▶ TASK ITEM
Reproduce every line of text in the data below exactly, leaving the pictures out of your answer.

▶ THE INPUT
--
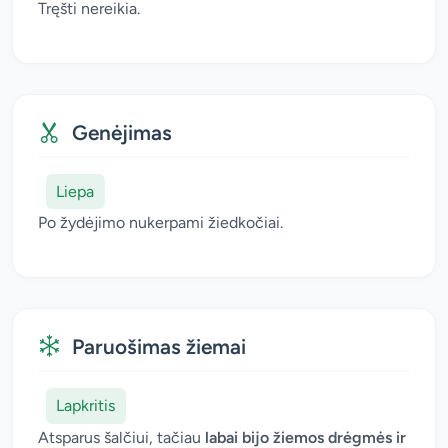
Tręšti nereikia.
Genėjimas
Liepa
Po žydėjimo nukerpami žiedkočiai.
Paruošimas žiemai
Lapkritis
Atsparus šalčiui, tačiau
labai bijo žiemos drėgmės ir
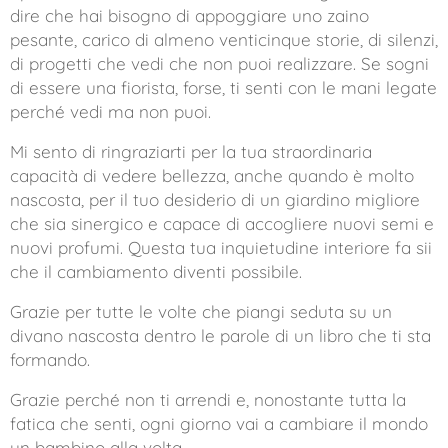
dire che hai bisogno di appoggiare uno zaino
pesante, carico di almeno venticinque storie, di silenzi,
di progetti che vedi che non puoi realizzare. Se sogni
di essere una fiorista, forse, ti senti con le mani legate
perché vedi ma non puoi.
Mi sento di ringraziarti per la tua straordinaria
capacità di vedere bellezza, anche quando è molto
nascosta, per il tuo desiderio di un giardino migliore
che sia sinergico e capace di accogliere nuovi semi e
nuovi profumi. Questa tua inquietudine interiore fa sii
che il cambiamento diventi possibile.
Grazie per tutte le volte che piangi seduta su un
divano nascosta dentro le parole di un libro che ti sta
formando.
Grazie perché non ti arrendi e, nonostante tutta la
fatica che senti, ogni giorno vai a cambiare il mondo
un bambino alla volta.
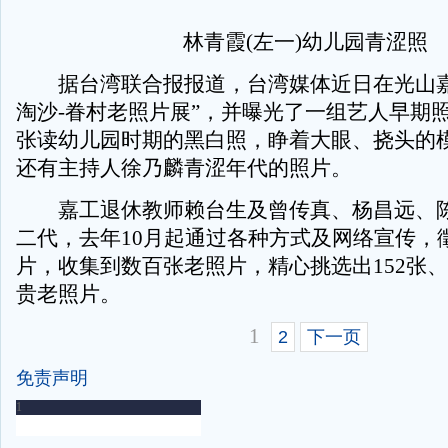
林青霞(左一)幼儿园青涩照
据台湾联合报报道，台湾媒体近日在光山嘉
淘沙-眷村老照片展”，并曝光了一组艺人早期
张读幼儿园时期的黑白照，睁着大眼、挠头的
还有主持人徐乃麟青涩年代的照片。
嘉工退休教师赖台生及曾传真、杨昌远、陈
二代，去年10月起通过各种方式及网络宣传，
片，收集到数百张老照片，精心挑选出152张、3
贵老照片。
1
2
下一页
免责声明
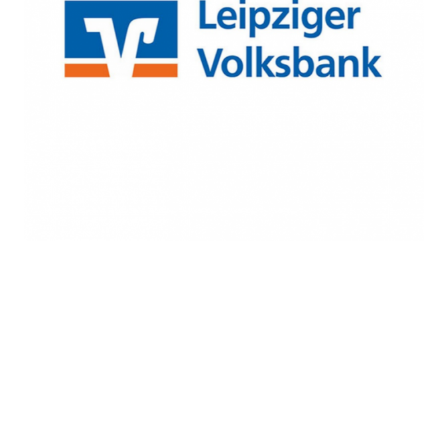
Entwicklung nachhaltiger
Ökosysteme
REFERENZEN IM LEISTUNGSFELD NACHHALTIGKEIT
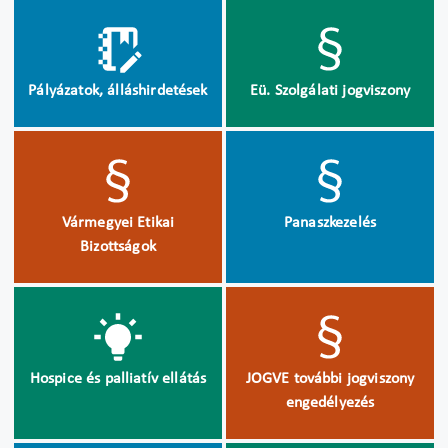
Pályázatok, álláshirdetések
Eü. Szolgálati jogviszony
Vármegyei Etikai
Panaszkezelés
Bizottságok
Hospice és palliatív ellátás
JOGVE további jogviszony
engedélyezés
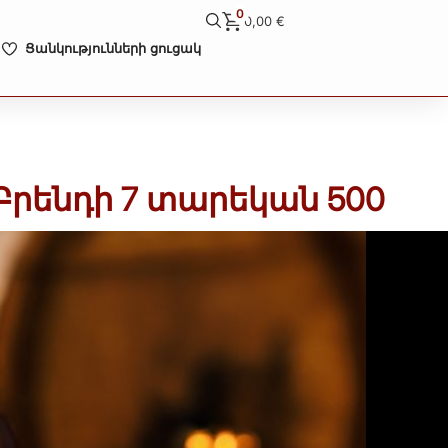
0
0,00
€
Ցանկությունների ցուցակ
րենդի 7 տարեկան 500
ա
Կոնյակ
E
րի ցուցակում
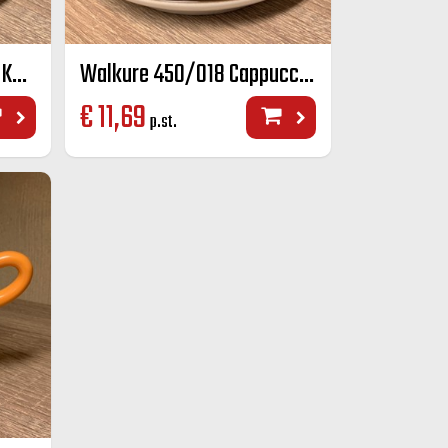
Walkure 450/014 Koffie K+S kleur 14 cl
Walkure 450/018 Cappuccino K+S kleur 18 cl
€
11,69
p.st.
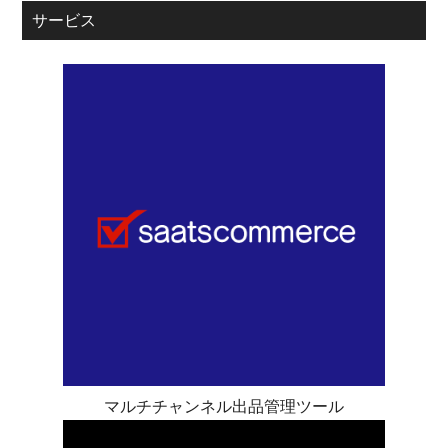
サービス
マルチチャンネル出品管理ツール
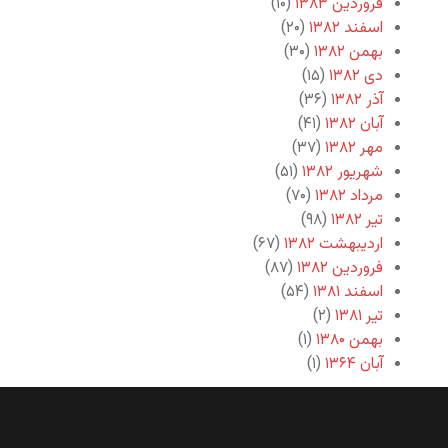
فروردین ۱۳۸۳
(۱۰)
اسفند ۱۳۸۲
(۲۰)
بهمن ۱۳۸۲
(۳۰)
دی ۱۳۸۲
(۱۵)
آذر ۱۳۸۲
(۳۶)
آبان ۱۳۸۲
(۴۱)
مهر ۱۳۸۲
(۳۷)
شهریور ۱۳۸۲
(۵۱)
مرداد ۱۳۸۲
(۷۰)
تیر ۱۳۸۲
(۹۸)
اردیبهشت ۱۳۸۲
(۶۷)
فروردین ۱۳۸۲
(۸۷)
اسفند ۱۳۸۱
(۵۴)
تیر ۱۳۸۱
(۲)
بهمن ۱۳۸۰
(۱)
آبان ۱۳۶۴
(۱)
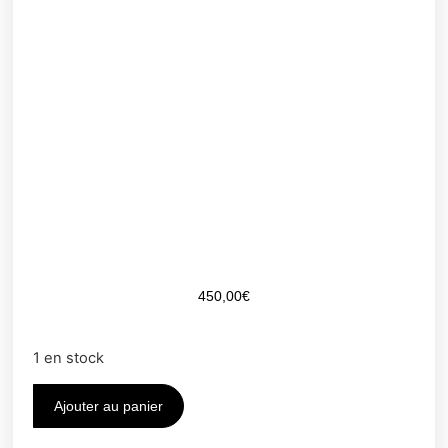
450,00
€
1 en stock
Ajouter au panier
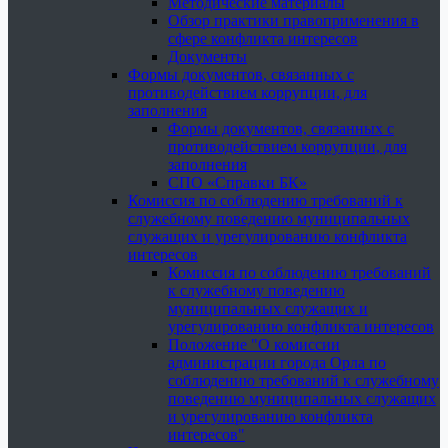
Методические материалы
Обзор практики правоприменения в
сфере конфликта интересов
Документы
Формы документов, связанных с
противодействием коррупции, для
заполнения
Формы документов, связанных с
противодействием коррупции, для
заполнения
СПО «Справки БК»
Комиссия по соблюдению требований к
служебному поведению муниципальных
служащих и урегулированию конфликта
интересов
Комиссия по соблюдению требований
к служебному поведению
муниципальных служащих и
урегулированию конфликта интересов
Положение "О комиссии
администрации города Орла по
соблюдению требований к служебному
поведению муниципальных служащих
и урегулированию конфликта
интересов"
--
▶ RESPONSE
Tręšti nereikia.
Genėjimas
Liepa
Po žydėjimo nukerpami žiedkočiai.
Paruošimas žiemai
Lapkritis
Atsparus šalčiui, tačiau
labai bijo žiemos drėgmės ir
dire che hai bisogno di appoggiare uno zaino
pesante, carico di almeno venticinque storie, di silenzi,
di progetti che vedi che non puoi realizzare. Se sogni
di essere una fiorista, forse, ti senti con le mani legate
perché vedi ma non puoi.
Mi sento di ringraziarti per la tua straordinaria
capacità di vedere bellezza, anche quando è molto
nascosta, per il tuo desiderio di un giardino migliore
che sia sinergico e capace di accogliere nuovi semi e
nuovi profumi. Questa tua inquietudine interiore fa sii
che il cambiamento diventi possibile.
Grazie per tutte le volte che piangi seduta su un
divano nascosta dentro le parole di un libro che ti sta
formando.
Grazie perché non ti arrendi e, nonostante tutta la
fatica che senti, ogni giorno vai a cambiare il mondo
un bambino alla volta.
林青霞(左一)幼儿园青涩照
据台湾联合报报道，台湾媒体近日在光山嘉
淘沙-眷村老照片展”，并曝光了一组艺人早期
张读幼儿园时期的黑白照，睁着大眼、挠头的
还有主持人徐乃麟青涩年代的照片。
嘉工退休教师赖台生及曾传真、杨昌远、陈
二代，去年10月起通过各种方式及网络宣传，
片，收集到数百张老照片，精心挑选出152张、3
贵老照片。
1
2
下一页
免责声明
Entwicklung nachhaltiger
Ökosysteme
REFERENZEN IM LEISTUNGSFELD NACHHALTIGKEIT
Pályázatok, álláshirdetések
Eü. Szolgálati jogviszony
Vármegyei Etikai
Panaszkezelés
Bizottságok
Hospice és palliatív ellátás
JOGVE további jogviszony
engedélyezés
0
0,00
€
Ցանկությունների ցուցակ
րենդի 7 տարեկան 500
ա
Կոնյակ
E
րի ցուցակում
Walkure 450/014 Koffie K+S kleur 14 cl
Walkure 450/018 Cappuccino K+S kleur 18 cl
€
11,69
p.st.
サービス
マルチチャンネル出品管理ツール
فروردین ۱۳۸۳
(۱۰)
اسفند ۱۳۸۲
(۲۰)
بهمن ۱۳۸۲
(۳۰)
دی ۱۳۸۲
(۱۵)
آذر ۱۳۸۲
(۳۶)
آبان ۱۳۸۲
(۴۱)
مهر ۱۳۸۲
(۳۷)
شهریور ۱۳۸۲
(۵۱)
مرداد ۱۳۸۲
(۷۰)
تیر ۱۳۸۲
(۹۸)
اردیبهشت ۱۳۸۲
(۶۷)
فروردین ۱۳۸۲
(۸۷)
اسفند ۱۳۸۱
(۵۴)
تیر ۱۳۸۱
(۲)
بهمن ۱۳۸۰
(۱)
آبان ۱۳۶۴
(۱)
450,00
€
1 en stock
Ajouter au panier
Методические материалы
Обзор практики правоприменения в
сфере конфликта интересов
Документы
Формы документов, связанных с
противодействием коррупции, для
заполнения
Формы документов, связанных с
противодействием коррупции, для
заполнения
СПО «Справки БК»
Комиссия по соблюдению требований к
служебному поведению муниципальных
служащих и урегулированию конфликта
интересов
Комиссия по соблюдению требований
к служебному поведению
муниципальных служащих и
урегулированию конфликта интересов
Положение "О комиссии
администрации города Орла по
соблюдению требований к служебному
поведению муниципальных служащих
и урегулированию конфликта
интересов"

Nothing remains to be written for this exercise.